By Amy Zurcher
I remember you best and most frequently appearing at the table. My mother handled you heartily and often; you filled her trusty shaker and she made quick work of sprinkling you on her food as if it were a parched garden in need of a hosed down, all-out soaking. This is to say nothing of your starring role in one of the main loves in my life: the ocean, the beach. Something I surrender an enormous part of myself to—to the wonder you create when I first step and finally submerge each limb of my body into your vast, deep body of water. What magical power you have that makes me feel buoyant! So thoroughly detoxed and caressed as you work out the poisons and stresses built up inside me. Oh, the inexplicable contentment you so gently fold around my body. You have always been a tried and true friend. Even in high school, back when I had plenty of time for intense homemade beauty regimes, I would use you liberally paired with some scented oil to scrub every teenage imperfection until my skin was smooth as a baby’s bottom.

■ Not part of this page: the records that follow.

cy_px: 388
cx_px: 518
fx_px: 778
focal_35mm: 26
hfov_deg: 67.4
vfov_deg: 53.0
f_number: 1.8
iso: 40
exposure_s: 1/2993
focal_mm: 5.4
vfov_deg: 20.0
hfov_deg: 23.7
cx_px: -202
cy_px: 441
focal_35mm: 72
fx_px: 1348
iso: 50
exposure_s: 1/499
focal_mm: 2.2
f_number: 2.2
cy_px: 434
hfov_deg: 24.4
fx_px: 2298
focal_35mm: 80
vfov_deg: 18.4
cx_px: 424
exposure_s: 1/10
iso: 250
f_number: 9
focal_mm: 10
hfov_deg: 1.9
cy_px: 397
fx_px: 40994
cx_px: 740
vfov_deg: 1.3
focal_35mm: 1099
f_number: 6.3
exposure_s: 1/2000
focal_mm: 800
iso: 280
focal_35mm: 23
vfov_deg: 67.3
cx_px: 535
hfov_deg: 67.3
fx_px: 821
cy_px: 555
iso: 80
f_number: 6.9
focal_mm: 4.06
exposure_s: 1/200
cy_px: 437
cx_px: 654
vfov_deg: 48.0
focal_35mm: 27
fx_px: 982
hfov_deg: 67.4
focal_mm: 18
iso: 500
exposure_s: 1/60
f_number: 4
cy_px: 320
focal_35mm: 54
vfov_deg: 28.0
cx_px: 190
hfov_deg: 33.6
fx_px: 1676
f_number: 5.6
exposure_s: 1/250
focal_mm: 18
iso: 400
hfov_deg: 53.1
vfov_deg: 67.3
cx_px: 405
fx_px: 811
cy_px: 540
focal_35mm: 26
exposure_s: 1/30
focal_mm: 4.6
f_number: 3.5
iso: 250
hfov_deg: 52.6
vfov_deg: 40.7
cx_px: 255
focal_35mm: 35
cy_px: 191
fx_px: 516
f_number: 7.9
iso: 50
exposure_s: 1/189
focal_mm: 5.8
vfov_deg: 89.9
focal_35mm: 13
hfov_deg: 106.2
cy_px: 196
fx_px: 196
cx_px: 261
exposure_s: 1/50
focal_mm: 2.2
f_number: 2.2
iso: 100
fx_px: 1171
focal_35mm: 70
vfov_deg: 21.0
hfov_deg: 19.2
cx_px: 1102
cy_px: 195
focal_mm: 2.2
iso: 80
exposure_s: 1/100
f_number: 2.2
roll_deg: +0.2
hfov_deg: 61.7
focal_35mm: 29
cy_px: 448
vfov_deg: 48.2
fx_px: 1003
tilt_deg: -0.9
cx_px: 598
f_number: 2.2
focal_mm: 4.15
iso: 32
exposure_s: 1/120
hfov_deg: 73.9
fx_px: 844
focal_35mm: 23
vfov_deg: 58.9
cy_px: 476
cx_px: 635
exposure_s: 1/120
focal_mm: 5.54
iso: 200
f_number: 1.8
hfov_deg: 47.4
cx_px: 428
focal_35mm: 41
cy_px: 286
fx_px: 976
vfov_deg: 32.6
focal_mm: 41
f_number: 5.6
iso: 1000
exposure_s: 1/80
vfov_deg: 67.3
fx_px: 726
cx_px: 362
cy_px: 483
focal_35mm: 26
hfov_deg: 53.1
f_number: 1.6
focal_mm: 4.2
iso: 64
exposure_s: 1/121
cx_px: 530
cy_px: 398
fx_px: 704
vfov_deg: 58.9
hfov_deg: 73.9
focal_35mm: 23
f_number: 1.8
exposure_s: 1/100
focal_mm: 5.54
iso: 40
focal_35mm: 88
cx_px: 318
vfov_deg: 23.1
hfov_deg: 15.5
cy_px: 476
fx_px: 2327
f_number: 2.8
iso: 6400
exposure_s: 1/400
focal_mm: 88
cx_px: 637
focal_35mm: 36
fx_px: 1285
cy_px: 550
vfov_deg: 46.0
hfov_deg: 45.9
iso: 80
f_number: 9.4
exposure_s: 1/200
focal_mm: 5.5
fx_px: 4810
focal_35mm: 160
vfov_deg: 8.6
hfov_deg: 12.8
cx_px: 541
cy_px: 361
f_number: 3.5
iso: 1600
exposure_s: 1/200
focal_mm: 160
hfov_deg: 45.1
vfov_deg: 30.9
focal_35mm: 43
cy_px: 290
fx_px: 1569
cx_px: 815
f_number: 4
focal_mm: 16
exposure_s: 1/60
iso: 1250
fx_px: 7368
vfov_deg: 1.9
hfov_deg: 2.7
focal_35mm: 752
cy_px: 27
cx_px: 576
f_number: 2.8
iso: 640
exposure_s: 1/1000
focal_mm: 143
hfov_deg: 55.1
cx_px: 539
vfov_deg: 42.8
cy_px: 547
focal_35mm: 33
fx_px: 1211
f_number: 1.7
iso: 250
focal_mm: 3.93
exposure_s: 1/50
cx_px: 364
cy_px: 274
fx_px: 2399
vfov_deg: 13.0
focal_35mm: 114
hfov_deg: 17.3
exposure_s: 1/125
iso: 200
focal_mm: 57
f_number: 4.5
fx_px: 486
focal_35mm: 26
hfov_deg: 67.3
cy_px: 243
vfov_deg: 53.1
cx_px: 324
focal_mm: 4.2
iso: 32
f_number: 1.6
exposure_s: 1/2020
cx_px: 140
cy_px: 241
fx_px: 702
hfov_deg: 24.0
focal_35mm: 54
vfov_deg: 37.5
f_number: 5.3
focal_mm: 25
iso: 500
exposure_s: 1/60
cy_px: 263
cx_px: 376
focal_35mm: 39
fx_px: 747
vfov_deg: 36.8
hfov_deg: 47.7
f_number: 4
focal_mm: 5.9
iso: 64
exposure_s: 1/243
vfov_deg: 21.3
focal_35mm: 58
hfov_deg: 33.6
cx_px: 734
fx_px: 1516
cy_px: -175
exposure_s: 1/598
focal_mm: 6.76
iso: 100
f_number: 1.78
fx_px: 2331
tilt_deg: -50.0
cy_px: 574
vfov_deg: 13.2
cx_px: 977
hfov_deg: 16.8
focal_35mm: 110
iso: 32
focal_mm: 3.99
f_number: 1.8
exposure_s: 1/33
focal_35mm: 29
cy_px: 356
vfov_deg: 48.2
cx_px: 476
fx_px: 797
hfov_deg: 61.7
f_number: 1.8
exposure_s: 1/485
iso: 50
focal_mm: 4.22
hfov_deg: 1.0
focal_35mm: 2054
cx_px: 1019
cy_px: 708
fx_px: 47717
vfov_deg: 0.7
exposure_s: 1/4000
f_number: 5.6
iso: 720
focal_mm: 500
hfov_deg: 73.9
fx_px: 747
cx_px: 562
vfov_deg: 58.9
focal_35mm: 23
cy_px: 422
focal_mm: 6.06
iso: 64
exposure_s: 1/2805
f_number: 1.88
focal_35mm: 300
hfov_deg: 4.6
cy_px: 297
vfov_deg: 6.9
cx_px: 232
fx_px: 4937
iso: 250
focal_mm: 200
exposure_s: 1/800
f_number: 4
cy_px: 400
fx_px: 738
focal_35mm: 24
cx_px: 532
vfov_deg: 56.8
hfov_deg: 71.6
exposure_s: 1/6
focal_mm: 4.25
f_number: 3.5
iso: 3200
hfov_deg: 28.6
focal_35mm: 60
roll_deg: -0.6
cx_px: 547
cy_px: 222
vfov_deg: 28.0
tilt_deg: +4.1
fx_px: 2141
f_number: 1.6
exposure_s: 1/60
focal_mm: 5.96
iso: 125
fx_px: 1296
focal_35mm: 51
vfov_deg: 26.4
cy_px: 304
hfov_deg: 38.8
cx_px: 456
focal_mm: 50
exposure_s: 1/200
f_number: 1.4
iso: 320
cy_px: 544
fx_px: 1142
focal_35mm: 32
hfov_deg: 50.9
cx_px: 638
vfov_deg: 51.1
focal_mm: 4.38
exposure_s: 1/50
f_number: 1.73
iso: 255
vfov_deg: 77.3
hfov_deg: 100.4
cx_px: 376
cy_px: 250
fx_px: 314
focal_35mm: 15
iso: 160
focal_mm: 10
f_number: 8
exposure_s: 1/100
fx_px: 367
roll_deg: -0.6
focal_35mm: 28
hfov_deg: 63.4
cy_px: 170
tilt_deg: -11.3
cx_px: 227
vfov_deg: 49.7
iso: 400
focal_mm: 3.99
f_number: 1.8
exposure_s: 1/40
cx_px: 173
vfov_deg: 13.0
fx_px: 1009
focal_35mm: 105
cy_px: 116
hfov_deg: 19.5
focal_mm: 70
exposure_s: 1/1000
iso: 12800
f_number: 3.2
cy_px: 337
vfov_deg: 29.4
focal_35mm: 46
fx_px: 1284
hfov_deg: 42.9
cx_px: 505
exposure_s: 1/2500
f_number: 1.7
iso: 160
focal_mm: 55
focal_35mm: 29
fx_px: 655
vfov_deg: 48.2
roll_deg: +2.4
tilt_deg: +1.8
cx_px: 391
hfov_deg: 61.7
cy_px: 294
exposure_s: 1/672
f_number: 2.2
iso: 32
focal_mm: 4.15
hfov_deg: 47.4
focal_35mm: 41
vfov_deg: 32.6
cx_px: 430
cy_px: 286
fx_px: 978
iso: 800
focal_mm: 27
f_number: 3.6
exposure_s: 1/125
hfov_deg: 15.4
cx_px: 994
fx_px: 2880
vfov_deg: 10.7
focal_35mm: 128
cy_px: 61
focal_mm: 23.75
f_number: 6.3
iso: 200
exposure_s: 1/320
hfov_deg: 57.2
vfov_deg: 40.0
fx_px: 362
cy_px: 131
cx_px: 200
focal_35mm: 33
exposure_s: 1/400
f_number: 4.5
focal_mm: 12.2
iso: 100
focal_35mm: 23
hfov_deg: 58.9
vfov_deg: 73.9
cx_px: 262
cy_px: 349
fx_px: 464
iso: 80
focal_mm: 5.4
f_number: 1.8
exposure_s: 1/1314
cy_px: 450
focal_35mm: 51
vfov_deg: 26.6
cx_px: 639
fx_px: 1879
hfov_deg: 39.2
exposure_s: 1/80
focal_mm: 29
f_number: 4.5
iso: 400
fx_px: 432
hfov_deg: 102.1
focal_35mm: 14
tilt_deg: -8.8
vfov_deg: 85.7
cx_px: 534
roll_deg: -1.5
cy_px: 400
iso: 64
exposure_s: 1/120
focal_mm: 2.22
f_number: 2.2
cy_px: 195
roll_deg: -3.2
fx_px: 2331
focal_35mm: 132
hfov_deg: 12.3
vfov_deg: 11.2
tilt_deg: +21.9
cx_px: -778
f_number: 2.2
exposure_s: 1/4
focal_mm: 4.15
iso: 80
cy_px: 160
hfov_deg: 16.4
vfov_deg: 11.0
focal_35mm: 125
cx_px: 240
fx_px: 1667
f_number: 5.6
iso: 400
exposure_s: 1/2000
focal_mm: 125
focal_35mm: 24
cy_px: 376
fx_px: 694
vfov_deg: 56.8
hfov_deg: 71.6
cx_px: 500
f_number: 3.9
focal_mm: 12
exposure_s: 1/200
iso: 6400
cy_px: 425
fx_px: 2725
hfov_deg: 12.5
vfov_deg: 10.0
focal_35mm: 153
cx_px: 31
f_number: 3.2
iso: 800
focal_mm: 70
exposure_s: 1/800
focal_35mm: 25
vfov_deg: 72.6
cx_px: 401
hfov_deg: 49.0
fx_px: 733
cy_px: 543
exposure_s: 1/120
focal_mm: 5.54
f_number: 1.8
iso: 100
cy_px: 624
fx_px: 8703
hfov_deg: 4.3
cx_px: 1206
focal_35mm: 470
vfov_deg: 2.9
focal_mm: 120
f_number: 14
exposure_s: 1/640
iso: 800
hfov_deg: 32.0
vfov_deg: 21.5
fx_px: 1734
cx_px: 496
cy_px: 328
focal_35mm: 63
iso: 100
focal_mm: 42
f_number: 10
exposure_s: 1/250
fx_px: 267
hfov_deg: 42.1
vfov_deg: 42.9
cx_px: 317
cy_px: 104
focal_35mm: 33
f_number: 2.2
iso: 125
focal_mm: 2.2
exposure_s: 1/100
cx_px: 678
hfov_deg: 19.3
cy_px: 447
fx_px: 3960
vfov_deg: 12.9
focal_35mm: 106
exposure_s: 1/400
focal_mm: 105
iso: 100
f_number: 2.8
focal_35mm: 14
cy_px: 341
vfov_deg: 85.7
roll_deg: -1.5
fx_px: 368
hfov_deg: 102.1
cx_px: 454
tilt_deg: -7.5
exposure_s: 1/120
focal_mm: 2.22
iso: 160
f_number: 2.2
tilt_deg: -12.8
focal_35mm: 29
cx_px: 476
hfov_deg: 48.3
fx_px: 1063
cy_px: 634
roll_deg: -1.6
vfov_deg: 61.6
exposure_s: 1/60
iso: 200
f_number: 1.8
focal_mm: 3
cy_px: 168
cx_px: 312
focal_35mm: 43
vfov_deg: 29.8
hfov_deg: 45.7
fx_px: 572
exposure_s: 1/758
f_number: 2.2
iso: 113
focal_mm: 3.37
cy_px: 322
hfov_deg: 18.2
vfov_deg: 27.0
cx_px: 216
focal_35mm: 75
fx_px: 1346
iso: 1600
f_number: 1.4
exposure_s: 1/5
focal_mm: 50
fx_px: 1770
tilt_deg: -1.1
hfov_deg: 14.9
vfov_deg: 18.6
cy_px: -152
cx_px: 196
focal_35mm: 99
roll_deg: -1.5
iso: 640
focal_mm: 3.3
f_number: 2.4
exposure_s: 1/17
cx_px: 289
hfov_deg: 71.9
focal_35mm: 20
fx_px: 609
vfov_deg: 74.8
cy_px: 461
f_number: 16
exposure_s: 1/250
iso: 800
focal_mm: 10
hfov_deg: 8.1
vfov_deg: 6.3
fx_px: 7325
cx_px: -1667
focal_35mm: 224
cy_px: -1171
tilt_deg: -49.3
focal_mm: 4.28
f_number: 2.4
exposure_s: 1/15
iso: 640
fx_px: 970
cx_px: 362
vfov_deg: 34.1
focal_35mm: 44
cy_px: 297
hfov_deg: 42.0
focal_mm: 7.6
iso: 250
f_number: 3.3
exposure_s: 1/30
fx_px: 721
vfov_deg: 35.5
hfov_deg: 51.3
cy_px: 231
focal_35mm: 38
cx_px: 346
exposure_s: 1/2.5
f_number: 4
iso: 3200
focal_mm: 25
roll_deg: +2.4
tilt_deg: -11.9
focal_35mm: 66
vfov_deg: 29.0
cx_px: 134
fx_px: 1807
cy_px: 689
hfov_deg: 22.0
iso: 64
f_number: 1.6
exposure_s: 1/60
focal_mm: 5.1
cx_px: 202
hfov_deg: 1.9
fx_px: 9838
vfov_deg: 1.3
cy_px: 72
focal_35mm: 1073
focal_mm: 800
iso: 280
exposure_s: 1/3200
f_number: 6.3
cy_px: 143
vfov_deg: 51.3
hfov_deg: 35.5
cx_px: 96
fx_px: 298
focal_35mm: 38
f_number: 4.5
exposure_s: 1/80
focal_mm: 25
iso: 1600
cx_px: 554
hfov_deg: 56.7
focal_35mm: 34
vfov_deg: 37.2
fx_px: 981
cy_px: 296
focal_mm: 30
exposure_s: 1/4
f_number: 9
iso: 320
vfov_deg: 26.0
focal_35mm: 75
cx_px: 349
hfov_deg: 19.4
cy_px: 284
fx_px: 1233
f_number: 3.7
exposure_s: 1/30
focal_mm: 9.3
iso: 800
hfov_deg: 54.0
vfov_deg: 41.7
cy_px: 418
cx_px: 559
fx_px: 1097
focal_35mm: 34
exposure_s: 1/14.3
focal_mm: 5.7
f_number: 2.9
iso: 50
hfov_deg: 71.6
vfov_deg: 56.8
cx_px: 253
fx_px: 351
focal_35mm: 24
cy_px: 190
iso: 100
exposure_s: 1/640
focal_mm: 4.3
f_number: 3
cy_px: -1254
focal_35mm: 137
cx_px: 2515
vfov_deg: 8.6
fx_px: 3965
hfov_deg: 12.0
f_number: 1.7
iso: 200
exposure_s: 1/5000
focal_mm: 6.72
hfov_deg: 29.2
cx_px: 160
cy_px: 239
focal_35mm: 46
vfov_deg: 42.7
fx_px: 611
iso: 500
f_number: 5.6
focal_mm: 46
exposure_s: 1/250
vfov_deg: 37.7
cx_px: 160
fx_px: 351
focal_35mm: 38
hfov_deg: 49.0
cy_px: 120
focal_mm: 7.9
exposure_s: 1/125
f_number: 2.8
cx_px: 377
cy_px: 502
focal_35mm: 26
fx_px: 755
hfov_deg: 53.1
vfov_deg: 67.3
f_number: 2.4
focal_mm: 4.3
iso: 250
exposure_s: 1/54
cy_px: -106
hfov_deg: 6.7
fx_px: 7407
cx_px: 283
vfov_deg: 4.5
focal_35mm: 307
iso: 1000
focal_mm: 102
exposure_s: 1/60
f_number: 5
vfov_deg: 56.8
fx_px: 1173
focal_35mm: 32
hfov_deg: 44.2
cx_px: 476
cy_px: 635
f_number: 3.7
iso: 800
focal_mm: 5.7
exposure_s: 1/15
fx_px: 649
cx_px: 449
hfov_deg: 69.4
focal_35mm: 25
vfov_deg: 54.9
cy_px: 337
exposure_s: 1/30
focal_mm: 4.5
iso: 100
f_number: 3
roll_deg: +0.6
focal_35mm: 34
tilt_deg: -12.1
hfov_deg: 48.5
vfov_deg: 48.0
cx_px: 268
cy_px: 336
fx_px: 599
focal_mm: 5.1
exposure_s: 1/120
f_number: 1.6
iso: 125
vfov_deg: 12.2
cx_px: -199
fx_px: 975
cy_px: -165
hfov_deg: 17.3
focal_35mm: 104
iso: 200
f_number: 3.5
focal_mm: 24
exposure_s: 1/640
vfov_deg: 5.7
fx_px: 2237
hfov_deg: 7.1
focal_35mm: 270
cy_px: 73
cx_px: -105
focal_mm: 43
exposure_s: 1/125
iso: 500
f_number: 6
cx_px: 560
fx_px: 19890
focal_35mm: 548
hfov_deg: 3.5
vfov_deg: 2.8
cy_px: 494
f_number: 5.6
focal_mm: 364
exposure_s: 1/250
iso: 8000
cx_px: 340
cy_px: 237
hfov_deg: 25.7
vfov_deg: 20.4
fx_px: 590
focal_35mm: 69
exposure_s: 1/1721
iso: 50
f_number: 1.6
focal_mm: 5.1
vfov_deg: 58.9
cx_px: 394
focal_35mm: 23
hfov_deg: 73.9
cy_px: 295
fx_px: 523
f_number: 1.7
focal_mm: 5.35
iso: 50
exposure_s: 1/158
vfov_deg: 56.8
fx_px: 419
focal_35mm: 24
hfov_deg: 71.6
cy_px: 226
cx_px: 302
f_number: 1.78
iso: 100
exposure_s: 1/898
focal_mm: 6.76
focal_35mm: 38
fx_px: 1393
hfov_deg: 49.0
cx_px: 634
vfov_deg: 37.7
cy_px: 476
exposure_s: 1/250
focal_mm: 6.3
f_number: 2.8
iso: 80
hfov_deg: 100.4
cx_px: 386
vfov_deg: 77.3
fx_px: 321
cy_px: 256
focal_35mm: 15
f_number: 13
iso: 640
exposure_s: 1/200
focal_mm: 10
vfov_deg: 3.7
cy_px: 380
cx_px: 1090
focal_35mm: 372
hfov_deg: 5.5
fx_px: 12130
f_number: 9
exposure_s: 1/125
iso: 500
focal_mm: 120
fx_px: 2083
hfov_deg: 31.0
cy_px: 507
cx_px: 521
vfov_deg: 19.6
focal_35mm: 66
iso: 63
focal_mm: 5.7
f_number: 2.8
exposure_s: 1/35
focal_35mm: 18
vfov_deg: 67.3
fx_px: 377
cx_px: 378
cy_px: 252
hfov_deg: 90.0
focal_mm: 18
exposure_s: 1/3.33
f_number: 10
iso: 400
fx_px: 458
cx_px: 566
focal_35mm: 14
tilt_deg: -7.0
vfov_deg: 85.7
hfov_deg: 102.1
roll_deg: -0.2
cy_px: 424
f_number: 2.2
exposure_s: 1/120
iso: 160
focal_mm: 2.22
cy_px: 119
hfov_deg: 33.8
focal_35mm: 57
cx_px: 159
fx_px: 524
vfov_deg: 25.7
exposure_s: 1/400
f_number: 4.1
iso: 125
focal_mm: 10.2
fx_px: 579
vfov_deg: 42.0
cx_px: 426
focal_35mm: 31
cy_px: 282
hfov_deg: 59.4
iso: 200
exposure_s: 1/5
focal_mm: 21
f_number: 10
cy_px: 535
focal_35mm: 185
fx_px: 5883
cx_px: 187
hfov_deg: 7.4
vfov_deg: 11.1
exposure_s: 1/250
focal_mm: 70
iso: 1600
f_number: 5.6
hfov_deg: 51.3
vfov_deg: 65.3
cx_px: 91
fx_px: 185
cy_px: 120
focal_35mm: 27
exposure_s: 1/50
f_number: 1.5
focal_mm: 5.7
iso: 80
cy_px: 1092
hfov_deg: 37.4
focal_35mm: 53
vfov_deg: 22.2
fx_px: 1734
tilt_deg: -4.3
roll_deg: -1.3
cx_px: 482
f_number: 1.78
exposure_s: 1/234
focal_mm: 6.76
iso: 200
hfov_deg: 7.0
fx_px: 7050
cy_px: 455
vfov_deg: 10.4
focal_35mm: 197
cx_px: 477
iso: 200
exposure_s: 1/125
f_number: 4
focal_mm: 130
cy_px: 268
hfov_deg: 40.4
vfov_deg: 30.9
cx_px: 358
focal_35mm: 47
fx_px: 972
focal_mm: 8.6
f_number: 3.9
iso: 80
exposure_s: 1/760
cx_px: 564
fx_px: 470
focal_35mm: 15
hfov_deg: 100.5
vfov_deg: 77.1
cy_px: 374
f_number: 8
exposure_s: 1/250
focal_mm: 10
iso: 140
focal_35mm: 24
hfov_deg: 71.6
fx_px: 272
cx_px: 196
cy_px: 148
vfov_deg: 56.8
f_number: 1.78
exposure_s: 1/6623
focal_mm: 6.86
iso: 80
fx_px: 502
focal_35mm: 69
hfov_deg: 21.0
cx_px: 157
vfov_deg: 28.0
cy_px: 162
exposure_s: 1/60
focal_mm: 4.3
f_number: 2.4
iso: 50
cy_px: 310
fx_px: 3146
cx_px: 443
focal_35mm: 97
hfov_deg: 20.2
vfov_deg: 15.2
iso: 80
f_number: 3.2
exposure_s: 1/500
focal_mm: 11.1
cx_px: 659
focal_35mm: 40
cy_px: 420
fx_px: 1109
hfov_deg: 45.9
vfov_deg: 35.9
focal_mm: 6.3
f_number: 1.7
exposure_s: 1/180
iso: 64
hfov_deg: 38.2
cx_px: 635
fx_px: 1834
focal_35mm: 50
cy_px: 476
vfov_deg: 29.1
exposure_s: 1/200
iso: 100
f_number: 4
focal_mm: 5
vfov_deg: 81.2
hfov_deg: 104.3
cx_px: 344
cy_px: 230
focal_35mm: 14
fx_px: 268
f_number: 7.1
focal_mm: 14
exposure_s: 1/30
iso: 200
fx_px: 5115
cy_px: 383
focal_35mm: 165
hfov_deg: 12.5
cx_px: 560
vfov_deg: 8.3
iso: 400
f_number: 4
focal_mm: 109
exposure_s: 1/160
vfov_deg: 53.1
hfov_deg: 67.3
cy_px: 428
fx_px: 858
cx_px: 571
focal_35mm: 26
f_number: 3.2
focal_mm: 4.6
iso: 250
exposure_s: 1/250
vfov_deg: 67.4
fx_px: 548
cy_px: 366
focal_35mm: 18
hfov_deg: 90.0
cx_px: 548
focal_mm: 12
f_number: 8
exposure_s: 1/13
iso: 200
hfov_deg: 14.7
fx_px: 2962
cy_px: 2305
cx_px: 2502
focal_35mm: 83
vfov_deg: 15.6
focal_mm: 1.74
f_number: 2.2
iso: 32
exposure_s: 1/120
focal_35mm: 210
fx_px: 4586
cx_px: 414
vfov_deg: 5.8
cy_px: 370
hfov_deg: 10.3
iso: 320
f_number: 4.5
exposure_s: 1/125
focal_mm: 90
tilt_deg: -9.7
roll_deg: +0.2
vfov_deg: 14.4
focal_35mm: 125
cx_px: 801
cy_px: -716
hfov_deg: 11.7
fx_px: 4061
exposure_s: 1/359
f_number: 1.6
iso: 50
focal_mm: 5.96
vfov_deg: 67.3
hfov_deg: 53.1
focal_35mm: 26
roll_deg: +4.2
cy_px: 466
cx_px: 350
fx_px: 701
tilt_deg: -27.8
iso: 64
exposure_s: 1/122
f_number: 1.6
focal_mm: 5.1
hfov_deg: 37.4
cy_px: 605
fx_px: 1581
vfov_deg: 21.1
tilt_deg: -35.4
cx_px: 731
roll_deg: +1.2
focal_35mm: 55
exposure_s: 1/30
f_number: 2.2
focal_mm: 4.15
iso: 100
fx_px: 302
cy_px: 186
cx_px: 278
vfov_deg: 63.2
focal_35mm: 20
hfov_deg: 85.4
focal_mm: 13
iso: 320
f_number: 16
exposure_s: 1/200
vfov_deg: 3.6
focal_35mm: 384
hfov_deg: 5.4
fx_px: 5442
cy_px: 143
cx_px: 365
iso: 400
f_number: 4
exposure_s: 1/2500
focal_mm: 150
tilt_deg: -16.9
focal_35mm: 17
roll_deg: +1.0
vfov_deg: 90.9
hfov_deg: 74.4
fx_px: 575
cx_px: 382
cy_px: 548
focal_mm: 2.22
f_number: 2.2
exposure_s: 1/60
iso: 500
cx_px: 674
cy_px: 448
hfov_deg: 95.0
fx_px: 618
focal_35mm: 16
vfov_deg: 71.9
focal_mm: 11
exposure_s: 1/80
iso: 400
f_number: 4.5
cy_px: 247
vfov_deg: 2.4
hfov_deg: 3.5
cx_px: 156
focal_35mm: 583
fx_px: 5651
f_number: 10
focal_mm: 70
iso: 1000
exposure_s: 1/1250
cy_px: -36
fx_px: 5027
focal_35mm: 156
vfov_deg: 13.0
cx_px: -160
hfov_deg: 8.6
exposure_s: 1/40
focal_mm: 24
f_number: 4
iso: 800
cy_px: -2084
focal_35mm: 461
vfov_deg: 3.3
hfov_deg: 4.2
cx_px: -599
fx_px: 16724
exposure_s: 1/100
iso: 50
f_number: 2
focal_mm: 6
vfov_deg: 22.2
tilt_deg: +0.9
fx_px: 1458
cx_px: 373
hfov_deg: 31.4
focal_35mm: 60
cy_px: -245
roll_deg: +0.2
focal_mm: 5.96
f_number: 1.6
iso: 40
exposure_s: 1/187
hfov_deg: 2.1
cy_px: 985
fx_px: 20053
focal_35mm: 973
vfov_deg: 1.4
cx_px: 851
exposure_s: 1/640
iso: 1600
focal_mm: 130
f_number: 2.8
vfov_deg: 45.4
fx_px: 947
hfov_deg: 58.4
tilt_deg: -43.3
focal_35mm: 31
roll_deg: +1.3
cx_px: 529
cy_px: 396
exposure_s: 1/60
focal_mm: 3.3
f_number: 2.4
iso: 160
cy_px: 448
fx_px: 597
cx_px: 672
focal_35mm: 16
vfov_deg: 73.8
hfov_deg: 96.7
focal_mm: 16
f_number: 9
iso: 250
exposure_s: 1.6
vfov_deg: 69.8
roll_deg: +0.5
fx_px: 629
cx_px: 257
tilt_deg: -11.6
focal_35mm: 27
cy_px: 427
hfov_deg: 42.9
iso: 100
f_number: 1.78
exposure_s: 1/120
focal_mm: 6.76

But you were never just a tasty addition or a vanity thing, rest assured, salt, you shaped me as a person. I was told early on to be the “salt of the world” and instructed in these wonderful humble ways by “salt of the earth” people. And what did that mean? To become and exemplify your qualities: develop flavor where once there was none; preserve, clean, detox and fortify everything I can; reveal unexpected flavors ordinarily hidden beneath the surface. Aren’t you an art form all your own, bringing out things that linger in the taste buds or subconscious? Drawing them to the surface where they are clear and impossible to ignore?
Oh, salt! How you are representative of the honest, raw, down-home old-fashioned traits I admire so! And when I think of things I admire, Tobia Makover’s photography, so suggestive of salt, comes to mind. This first work titled “Sandstorm” intrigues me with the hidden identity of the subject and the sense of being caught-in-the-moment. Tobia describes this work and what makes it so magnetic for the viewer best as “Sands of time, an hourglass, sand pours over any kind of identity of the person, a timelapse. Image is a memory..a child playing in the sand. The sand obscuring identity. I almost want to take the image and flip it over and see if the sand will run back. Almost everything I shoot is shot in a second, which is a very slow speed for the camera. I have always been preoccupied with time, particularly about the past. I am trying to hold onto something that keeps slipping through my fingertips…like that of the sand.”
Just one look at these photos and an unexpected newness of flavor coats my perspective; a cleansing of anything daunting or heavy I may be carrying around inside of me; detoxification washes over me as though I am being preserved for something yet to emerge.